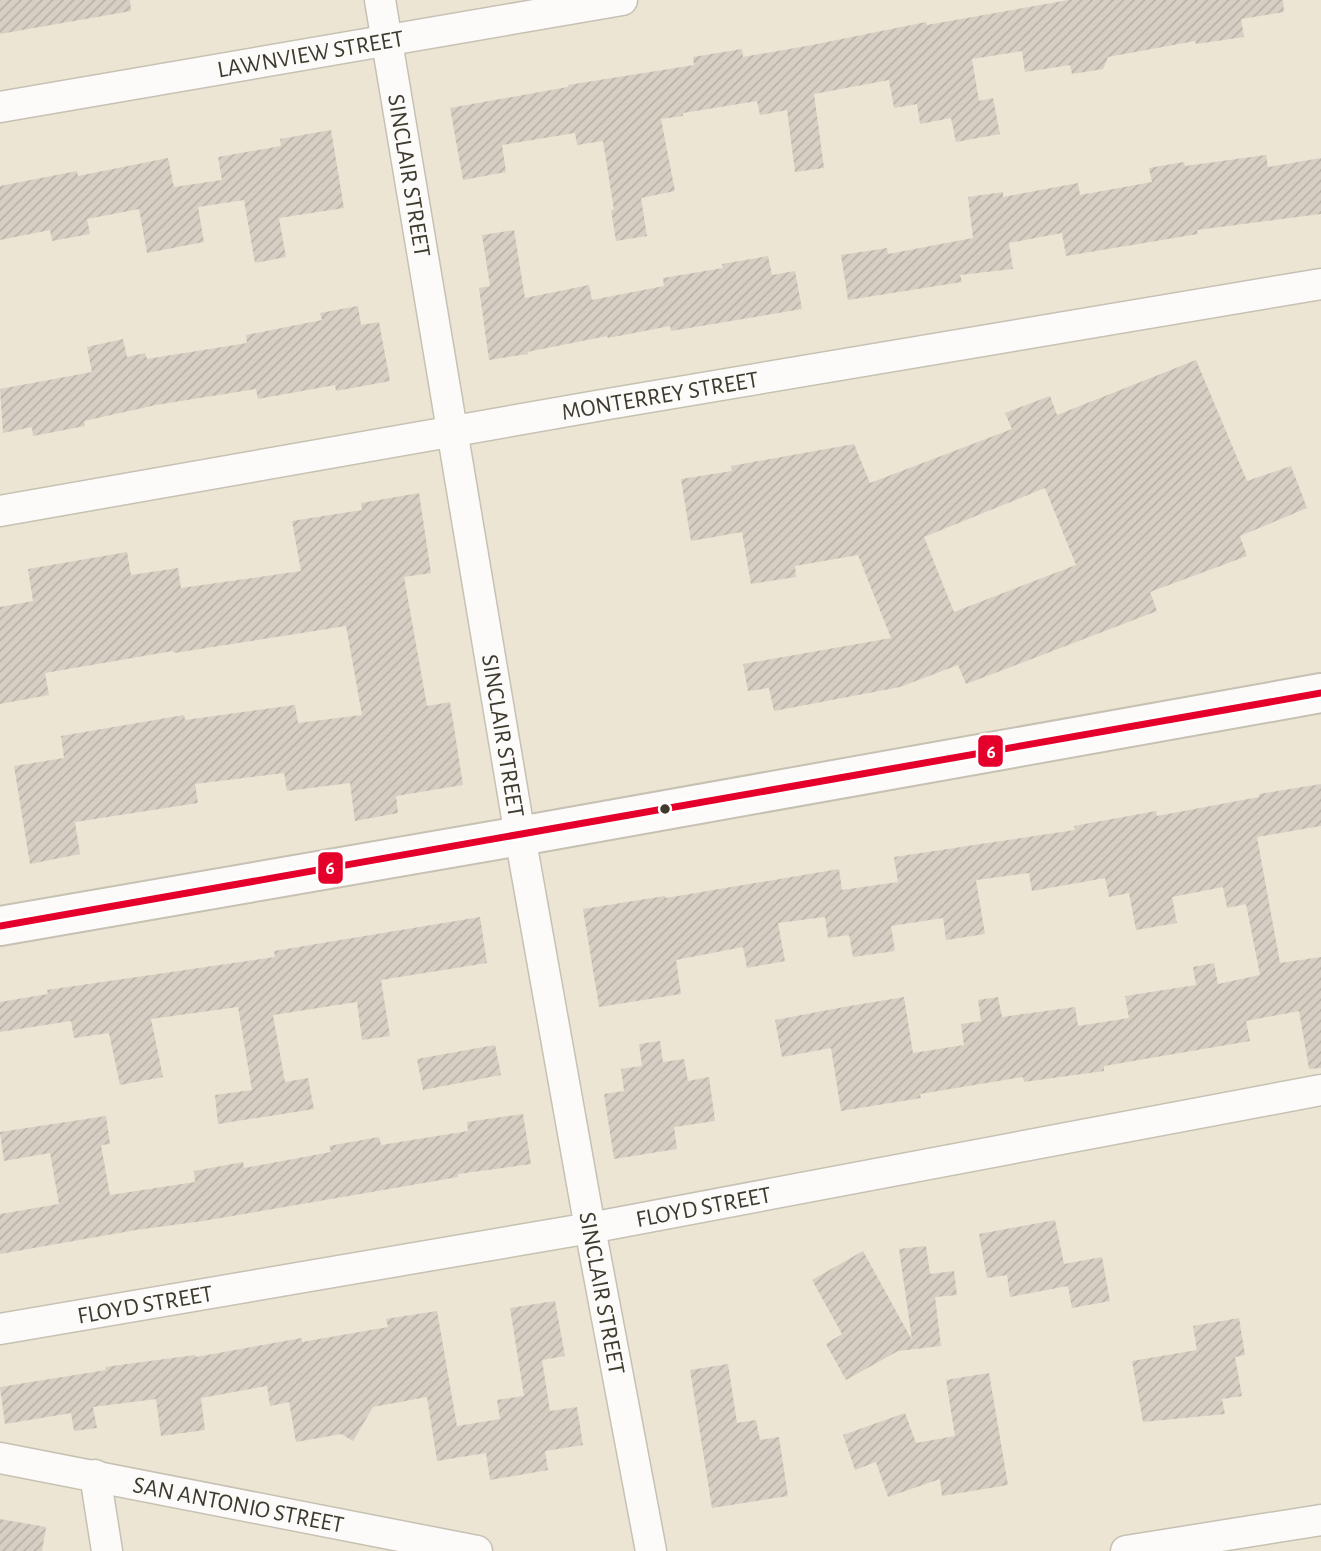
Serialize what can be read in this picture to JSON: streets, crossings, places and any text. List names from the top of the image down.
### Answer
{
  "streets": {
    "street": [
      "LAWNVIEW STREET",
      "SINCLAIR STREET",
      "MONTERREY STREET",
      "FLOYD STREET",
      "SAN ANTONIO STREET"
    ]
  },
  "crossings": [
    ["LAWNVIEW STREET", "SINCLAIR STREET"],
    ["SINCLAIR STREET", "MONTERREY STREET"],
    ["SINCLAIR STREET", "FLOYD STREET"]
  ],
  "lines": ["transit line 6"]
}
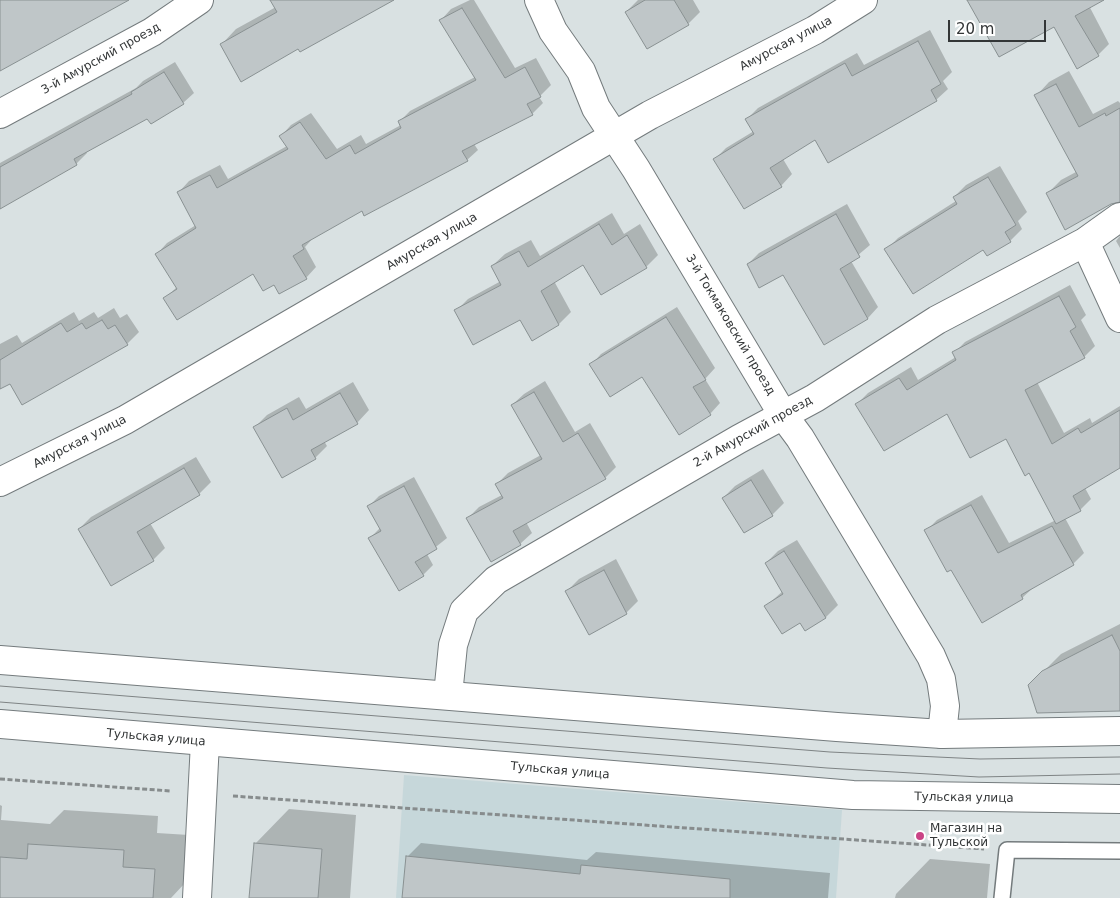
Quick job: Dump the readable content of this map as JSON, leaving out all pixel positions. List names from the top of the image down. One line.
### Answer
{"streets":{"street":["Амурская улица","3-й Амурский проезд","3-й Токмаковский проезд","2-й Амурский проезд","Тульская улица"]},"crossings":[["Амурская улица","3-й Токмаковский проезд"],["3-й Токмаковский проезд","2-й Амурский проезд"]],"places":["Магазин на Тульской"],"scale_bar":"20 m"}
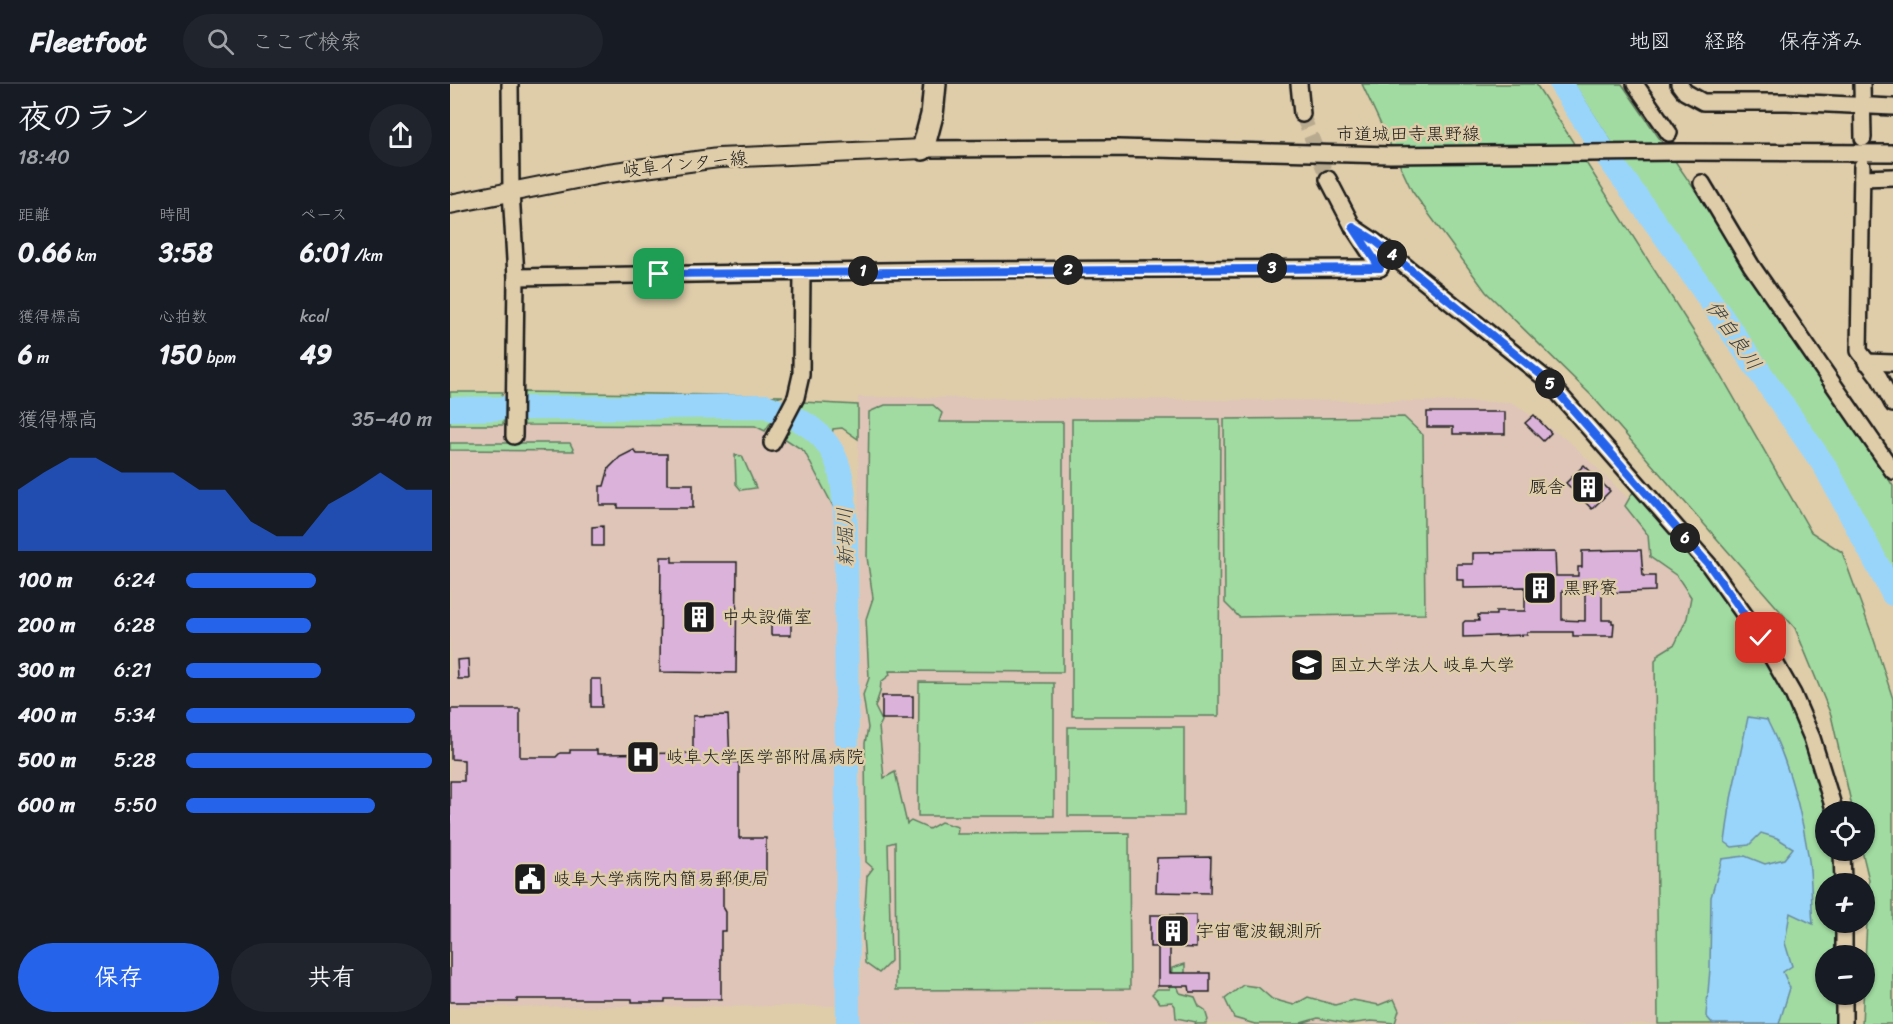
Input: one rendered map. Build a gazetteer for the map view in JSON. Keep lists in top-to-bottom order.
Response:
{
  "streets": {
    "main road": ["岐阜インター線"],
    "street": ["市道城田寺黒野線"]
  },
  "crossings": [
    ["市道城田寺黒野線", "岐阜インター線"]
  ],
  "water": ["伊自良川", "新堀川"],
  "places": {
    "building": [
      "厩舎",
      "黒野寮",
      "中央設備室",
      "宇宙電波観測所"
    ],
    "school or university": ["国立大学法人 岐阜大学"],
    "hospital": ["岐阜大学医学部附属病院"],
    "public building": ["岐阜大学病院内簡易郵便局"]
  },
  "page": {
    "header": "Fleetfoot",
    "search": "ここで検索",
    "nav": ["地図", "経路", "保存済み"],
    "heading": ["夜のラン", "18:40"],
    "stats": [
      ["距離", "0.66 km"],
      ["時間", "3:58"],
      ["ペース", "6:01 /km"],
      ["獲得標高", "6 m"],
      ["心拍数", "150 bpm"],
      ["kcal", "49"]
    ],
    "pins": [
      "4",
      "3",
      "2",
      "1",
      "5",
      "6"
    ],
    "chart": ["獲得標高", "35–40 m"],
    "list": [
      {
        "name": "100 m",
        "note": "6:24"
      },
      {
        "name": "200 m",
        "note": "6:28"
      },
      {
        "name": "300 m",
        "note": "6:21"
      },
      {
        "name": "400 m",
        "note": "5:34"
      },
      {
        "name": "500 m",
        "note": "5:28"
      },
      {
        "name": "600 m",
        "note": "5:50"
      }
    ],
    "map_buttons": ["+", "−"],
    "buttons": ["保存", "共有"]
  }
}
- - - - -
_Task to complete_
Using the listing above, restate exactly the range between the lines holding "Quick job: Dump" and "Input: one rendered", inclusive, with pictures left out.

_Answer box_
Quick job: Dump the readable content of this map as JSON, leaving out all pixel positions. List names from the top of the image down. One line.
### Answer
{"streets":{"street":["Амурская улица","3-й Амурский проезд","3-й Токмаковский проезд","2-й Амурский проезд","Тульская улица"]},"crossings":[["Амурская улица","3-й Токмаковский проезд"],["3-й Токмаковский проезд","2-й Амурский проезд"]],"places":["Магазин на Тульской"],"scale_bar":"20 m"}
Input: one rendered map. Build a gazetteer for the map view in JSON. Keep lists in top-to-bottom order.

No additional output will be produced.